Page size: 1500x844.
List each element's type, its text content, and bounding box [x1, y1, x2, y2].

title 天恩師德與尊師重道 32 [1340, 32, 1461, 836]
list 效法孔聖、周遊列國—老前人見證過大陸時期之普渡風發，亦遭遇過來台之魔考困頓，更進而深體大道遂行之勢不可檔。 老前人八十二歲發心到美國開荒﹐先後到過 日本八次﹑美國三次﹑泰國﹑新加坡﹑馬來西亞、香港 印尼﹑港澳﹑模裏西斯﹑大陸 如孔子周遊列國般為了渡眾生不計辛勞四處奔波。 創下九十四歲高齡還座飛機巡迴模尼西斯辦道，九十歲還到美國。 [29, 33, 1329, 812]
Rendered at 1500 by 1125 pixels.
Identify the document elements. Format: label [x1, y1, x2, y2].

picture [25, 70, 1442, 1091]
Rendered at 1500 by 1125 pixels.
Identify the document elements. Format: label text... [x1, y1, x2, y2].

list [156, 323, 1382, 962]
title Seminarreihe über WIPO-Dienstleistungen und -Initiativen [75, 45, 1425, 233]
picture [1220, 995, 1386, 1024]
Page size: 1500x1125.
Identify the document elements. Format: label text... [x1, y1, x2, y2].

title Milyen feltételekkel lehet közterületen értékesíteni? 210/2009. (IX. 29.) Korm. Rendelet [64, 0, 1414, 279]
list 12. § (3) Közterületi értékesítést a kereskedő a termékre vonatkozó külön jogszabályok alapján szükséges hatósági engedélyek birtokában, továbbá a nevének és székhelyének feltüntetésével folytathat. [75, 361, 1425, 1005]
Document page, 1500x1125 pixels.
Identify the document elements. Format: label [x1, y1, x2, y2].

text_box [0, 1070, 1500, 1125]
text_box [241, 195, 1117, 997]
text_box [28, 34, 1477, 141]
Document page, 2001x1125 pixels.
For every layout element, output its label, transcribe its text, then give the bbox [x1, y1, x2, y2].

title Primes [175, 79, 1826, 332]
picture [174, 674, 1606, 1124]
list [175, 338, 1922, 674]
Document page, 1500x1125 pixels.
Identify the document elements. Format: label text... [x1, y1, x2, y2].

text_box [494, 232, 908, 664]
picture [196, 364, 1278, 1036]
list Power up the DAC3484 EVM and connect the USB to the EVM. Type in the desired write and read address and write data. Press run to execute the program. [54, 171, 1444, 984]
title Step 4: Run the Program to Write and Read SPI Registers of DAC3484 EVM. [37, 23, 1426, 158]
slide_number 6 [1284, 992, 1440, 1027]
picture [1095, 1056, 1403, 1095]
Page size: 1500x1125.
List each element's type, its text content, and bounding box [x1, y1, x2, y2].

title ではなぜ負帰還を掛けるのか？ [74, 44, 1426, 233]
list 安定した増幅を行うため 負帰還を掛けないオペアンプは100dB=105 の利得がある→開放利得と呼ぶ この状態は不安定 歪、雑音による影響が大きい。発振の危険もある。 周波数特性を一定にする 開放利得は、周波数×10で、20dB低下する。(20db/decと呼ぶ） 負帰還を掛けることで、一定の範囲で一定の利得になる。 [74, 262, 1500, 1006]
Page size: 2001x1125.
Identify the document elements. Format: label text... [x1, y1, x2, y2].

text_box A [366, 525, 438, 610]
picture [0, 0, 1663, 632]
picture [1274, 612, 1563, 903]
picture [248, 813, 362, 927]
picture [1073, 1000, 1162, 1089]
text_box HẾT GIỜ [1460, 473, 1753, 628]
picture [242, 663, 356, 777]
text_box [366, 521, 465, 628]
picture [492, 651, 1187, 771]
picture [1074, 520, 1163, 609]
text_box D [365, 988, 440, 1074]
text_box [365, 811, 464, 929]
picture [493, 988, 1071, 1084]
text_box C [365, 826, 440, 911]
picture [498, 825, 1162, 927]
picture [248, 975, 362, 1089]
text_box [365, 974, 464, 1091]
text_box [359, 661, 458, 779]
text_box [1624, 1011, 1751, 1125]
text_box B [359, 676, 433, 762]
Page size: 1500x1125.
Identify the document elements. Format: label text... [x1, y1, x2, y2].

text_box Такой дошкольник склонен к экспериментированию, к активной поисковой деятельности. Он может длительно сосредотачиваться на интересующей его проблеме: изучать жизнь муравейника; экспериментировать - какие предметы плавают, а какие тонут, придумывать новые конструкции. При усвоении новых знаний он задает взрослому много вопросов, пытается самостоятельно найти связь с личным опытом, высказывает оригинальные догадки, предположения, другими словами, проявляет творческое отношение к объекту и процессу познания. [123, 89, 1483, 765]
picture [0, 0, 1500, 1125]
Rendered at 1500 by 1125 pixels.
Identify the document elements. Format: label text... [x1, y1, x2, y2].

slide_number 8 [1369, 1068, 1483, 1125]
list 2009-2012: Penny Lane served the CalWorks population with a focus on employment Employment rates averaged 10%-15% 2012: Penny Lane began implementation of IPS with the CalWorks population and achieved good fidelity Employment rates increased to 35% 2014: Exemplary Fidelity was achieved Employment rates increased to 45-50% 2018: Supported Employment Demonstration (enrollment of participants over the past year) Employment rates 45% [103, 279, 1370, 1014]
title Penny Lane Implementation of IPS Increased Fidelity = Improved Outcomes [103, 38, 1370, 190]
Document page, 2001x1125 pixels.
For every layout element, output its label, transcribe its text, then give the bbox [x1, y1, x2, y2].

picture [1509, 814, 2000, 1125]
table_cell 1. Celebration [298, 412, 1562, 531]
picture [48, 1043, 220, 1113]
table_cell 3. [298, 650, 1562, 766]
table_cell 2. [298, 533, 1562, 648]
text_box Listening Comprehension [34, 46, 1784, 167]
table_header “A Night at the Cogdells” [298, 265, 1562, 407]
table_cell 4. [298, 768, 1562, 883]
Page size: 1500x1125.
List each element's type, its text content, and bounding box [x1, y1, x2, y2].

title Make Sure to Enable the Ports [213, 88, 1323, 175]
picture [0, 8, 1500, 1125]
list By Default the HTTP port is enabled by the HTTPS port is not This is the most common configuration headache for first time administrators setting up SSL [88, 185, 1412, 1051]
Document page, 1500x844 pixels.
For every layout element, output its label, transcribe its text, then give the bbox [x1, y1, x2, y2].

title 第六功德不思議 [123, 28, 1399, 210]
☆ ☆ ☆
◆ Task to carry out
Repeat all the entries word for word.

◆ Exercise solution
Page size: 1500x844.
List each element's type, its text content, and bounding box [x1, y1, x2, y2].

title 天恩師德與尊師重道 32 [1340, 32, 1461, 836]
list 效法孔聖、周遊列國—老前人見證過大陸時期之普渡風發，亦遭遇過來台之魔考困頓，更進而深體大道遂行之勢不可檔。 老前人八十二歲發心到美國開荒﹐先後到過 日本八次﹑美國三次﹑泰國﹑新加坡﹑馬來西亞、香港 印尼﹑港澳﹑模裏西斯﹑大陸 如孔子周遊列國般為了渡眾生不計辛勞四處奔波。 創下九十四歲高齡還座飛機巡迴模尼西斯辦道，九十歲還到美國。 [29, 33, 1329, 812]
Rendered at 1500 by 1125 pixels.
Identify the document elements. Format: label [x1, y1, x2, y2].

picture [25, 70, 1442, 1091]
Rendered at 1500 by 1125 pixels.
Identify the document elements. Format: label text... [x1, y1, x2, y2].

list [156, 323, 1382, 962]
title Seminarreihe über WIPO-Dienstleistungen und -Initiativen [75, 45, 1425, 233]
picture [1220, 995, 1386, 1024]
Page size: 1500x1125.
Identify the document elements. Format: label text... [x1, y1, x2, y2].

title Milyen feltételekkel lehet közterületen értékesíteni? 210/2009. (IX. 29.) Korm. Rendelet [64, 0, 1414, 279]
list 12. § (3) Közterületi értékesítést a kereskedő a termékre vonatkozó külön jogszabályok alapján szükséges hatósági engedélyek birtokában, továbbá a nevének és székhelyének feltüntetésével folytathat. [75, 361, 1425, 1005]
Document page, 1500x1125 pixels.
Identify the document elements. Format: label [x1, y1, x2, y2].

text_box [0, 1070, 1500, 1125]
text_box [241, 195, 1117, 997]
text_box [28, 34, 1477, 141]
Document page, 2001x1125 pixels.
For every layout element, output its label, transcribe its text, then give the bbox [x1, y1, x2, y2].

title Primes [175, 79, 1826, 332]
picture [174, 674, 1606, 1124]
list [175, 338, 1922, 674]
Document page, 1500x1125 pixels.
Identify the document elements. Format: label text... [x1, y1, x2, y2].

text_box [494, 232, 908, 664]
picture [196, 364, 1278, 1036]
list Power up the DAC3484 EVM and connect the USB to the EVM. Type in the desired write and read address and write data. Press run to execute the program. [54, 171, 1444, 984]
title Step 4: Run the Program to Write and Read SPI Registers of DAC3484 EVM. [37, 23, 1426, 158]
slide_number 6 [1284, 992, 1440, 1027]
picture [1095, 1056, 1403, 1095]
Page size: 1500x1125.
List each element's type, its text content, and bounding box [x1, y1, x2, y2].

title ではなぜ負帰還を掛けるのか？ [74, 44, 1426, 233]
list 安定した増幅を行うため 負帰還を掛けないオペアンプは100dB=105 の利得がある→開放利得と呼ぶ この状態は不安定 歪、雑音による影響が大きい。発振の危険もある。 周波数特性を一定にする 開放利得は、周波数×10で、20dB低下する。(20db/decと呼ぶ） 負帰還を掛けることで、一定の範囲で一定の利得になる。 [74, 262, 1500, 1006]
Page size: 2001x1125.
Identify the document elements. Format: label text... [x1, y1, x2, y2].

text_box A [366, 525, 438, 610]
picture [0, 0, 1663, 632]
picture [1274, 612, 1563, 903]
picture [248, 813, 362, 927]
picture [1073, 1000, 1162, 1089]
text_box HẾT GIỜ [1460, 473, 1753, 628]
picture [242, 663, 356, 777]
text_box [366, 521, 465, 628]
picture [492, 651, 1187, 771]
picture [1074, 520, 1163, 609]
text_box D [365, 988, 440, 1074]
text_box [365, 811, 464, 929]
picture [493, 988, 1071, 1084]
text_box C [365, 826, 440, 911]
picture [498, 825, 1162, 927]
picture [248, 975, 362, 1089]
text_box [365, 974, 464, 1091]
text_box [359, 661, 458, 779]
text_box [1624, 1011, 1751, 1125]
text_box B [359, 676, 433, 762]
Page size: 1500x1125.
Identify the document elements. Format: label text... [x1, y1, x2, y2].

text_box Такой дошкольник склонен к экспериментированию, к активной поисковой деятельности. Он может длительно сосредотачиваться на интересующей его проблеме: изучать жизнь муравейника; экспериментировать - какие предметы плавают, а какие тонут, придумывать новые конструкции. При усвоении новых знаний он задает взрослому много вопросов, пытается самостоятельно найти связь с личным опытом, высказывает оригинальные догадки, предположения, другими словами, проявляет творческое отношение к объекту и процессу познания. [123, 89, 1483, 765]
picture [0, 0, 1500, 1125]
Rendered at 1500 by 1125 pixels.
Identify the document elements. Format: label text... [x1, y1, x2, y2].

slide_number 8 [1369, 1068, 1483, 1125]
list 2009-2012: Penny Lane served the CalWorks population with a focus on employment Employment rates averaged 10%-15% 2012: Penny Lane began implementation of IPS with the CalWorks population and achieved good fidelity Employment rates increased to 35% 2014: Exemplary Fidelity was achieved Employment rates increased to 45-50% 2018: Supported Employment Demonstration (enrollment of participants over the past year) Employment rates 45% [103, 279, 1370, 1014]
title Penny Lane Implementation of IPS Increased Fidelity = Improved Outcomes [103, 38, 1370, 190]
Document page, 2001x1125 pixels.
For every layout element, output its label, transcribe its text, then give the bbox [x1, y1, x2, y2].

picture [1509, 814, 2000, 1125]
table_cell 1. Celebration [298, 412, 1562, 531]
picture [48, 1043, 220, 1113]
table_cell 3. [298, 650, 1562, 766]
table_cell 2. [298, 533, 1562, 648]
text_box Listening Comprehension [34, 46, 1784, 167]
table_header “A Night at the Cogdells” [298, 265, 1562, 407]
table_cell 4. [298, 768, 1562, 883]
Page size: 1500x1125.
List each element's type, its text content, and bounding box [x1, y1, x2, y2].

title Make Sure to Enable the Ports [213, 88, 1323, 175]
picture [0, 8, 1500, 1125]
list By Default the HTTP port is enabled by the HTTPS port is not This is the most common configuration headache for first time administrators setting up SSL [88, 185, 1412, 1051]
Document page, 1500x844 pixels.
For every layout element, output its label, transcribe its text, then give the bbox [x1, y1, x2, y2].

title 第六功德不思議 [123, 28, 1399, 210]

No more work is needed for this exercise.